→ **Task objective**: Below are records to transcribe in full and unchanged; omit every picture.

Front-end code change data
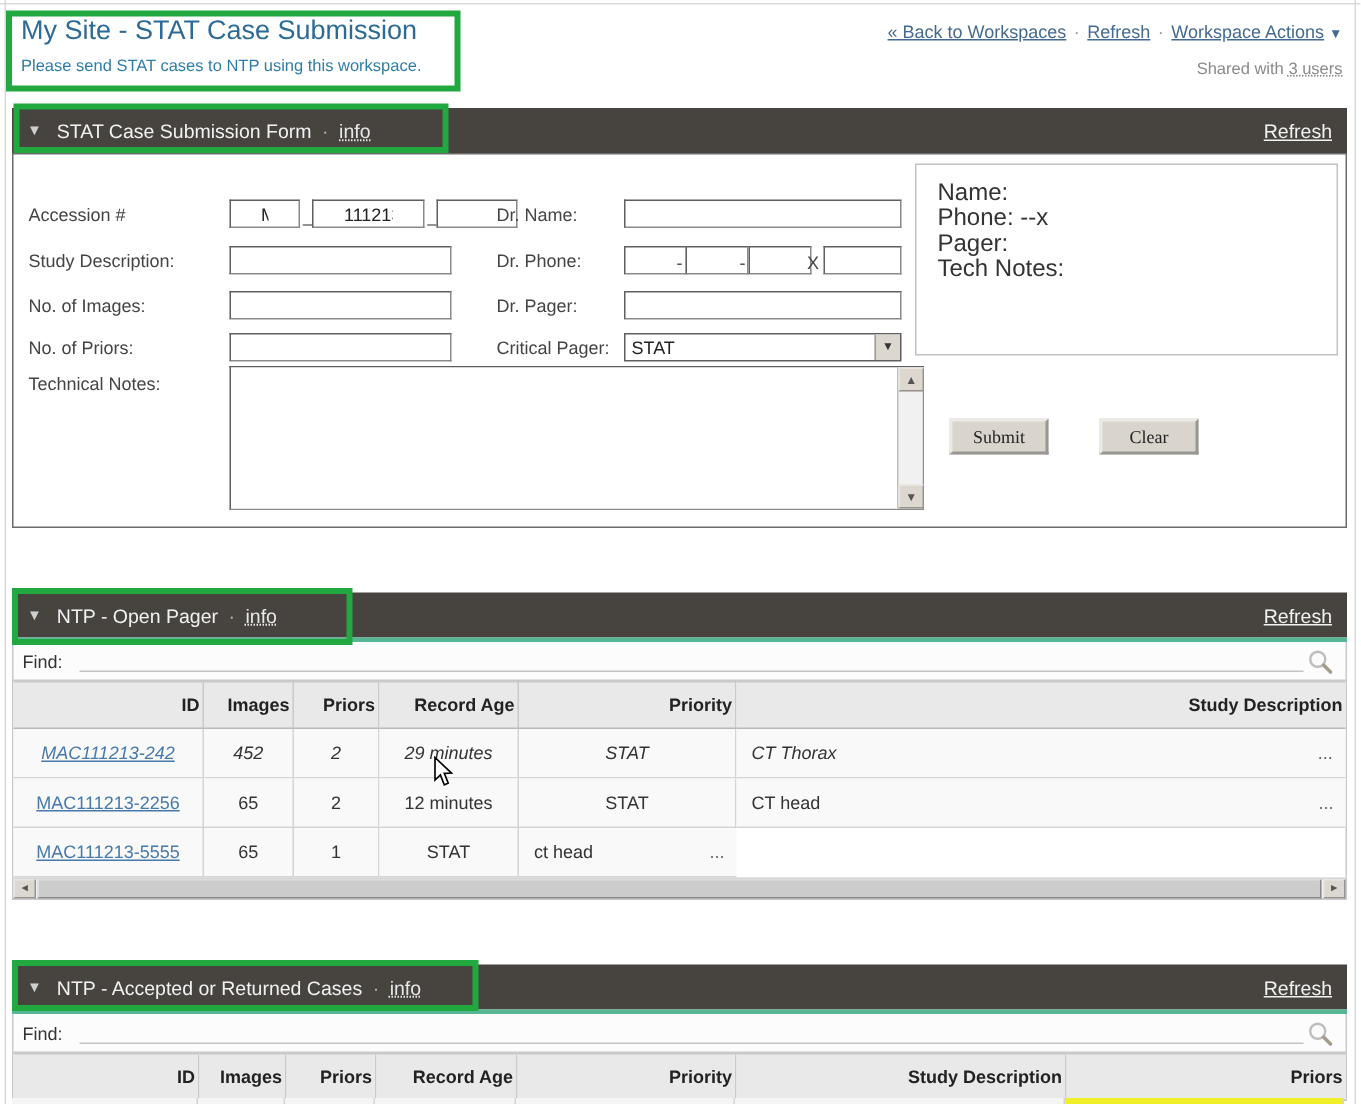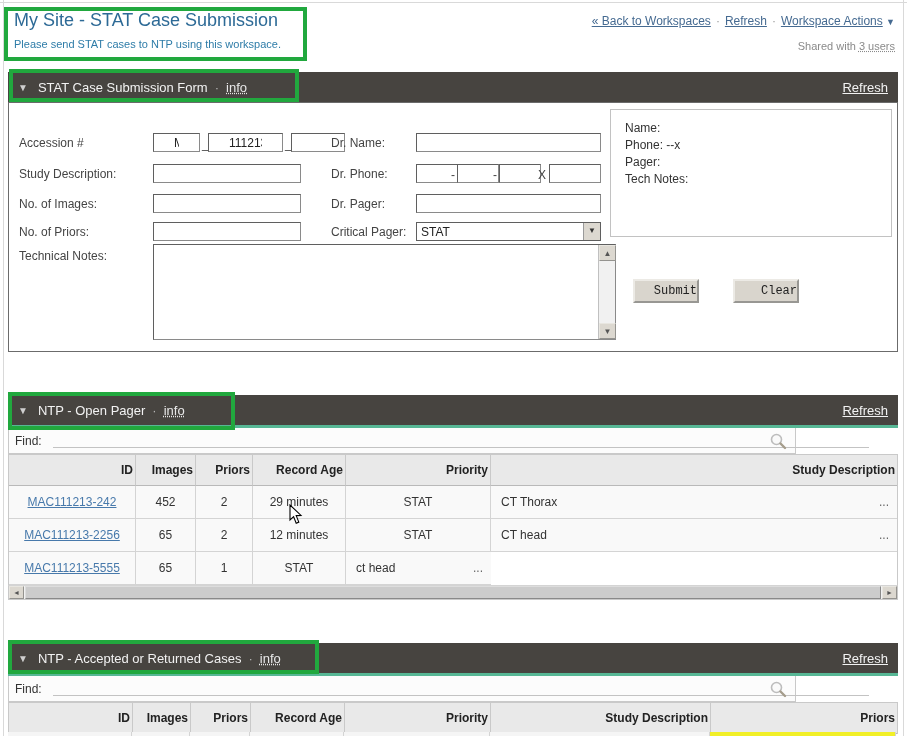--- a/index.html
+++ b/index.html
@@ -51,7 +51,7 @@
   .varrow { position:absolute; left:0; width:17px; height:16px; background:#dcd8d0; border:1px outset #e8e6e0; color:#555; font-size:8px; text-align:center; line-height:15px; cursor:pointer; }
   .varrow.up { top:0; } .varrow.down { bottom:0; }
 
-  #summary-panel { position:absolute; left:601px; top:6px; width:282px; height:128px; border:1px solid #c2c2c2; background:#fff; padding:10px 14px; font-size:12px; color:#333; line-height:17px; }
+  #summary-panel { position:absolute; left:601px; top:6px; width:282px; height:128px; border:1px solid #c2c2c2; background:#fff; padding:10px 14px; font-size:16px; color:#333; line-height:17px; }
 
   .btn {
     position:absolute; height:24px; background:#d9d5cd; border:2px outset #eceae5;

→ **Result**:
--- a/index.html
+++ b/index.html
@@ -51,7 +51,7 @@
   .varrow { position:absolute; left:0; width:17px; height:16px; background:#dcd8d0; border:1px outset #e8e6e0; color:#555; font-size:8px; text-align:center; line-height:15px; cursor:pointer; }
   .varrow.up { top:0; } .varrow.down { bottom:0; }
 
-  #summary-panel { position:absolute; left:601px; top:6px; width:282px; height:128px; border:1px solid #c2c2c2; background:#fff; padding:10px 14px; font-size:12px; color:#333; line-height:17px; }
+  #summary-panel { position:absolute; left:601px; top:6px; width:282px; height:128px; border:1px solid #c2c2c2; background:#fff; padding:10px 14px; font-size:16px; color:#333; line-height:17px; }
 
   .btn {
     position:absolute; height:24px; background:#d9d5cd; border:2px outset #eceae5;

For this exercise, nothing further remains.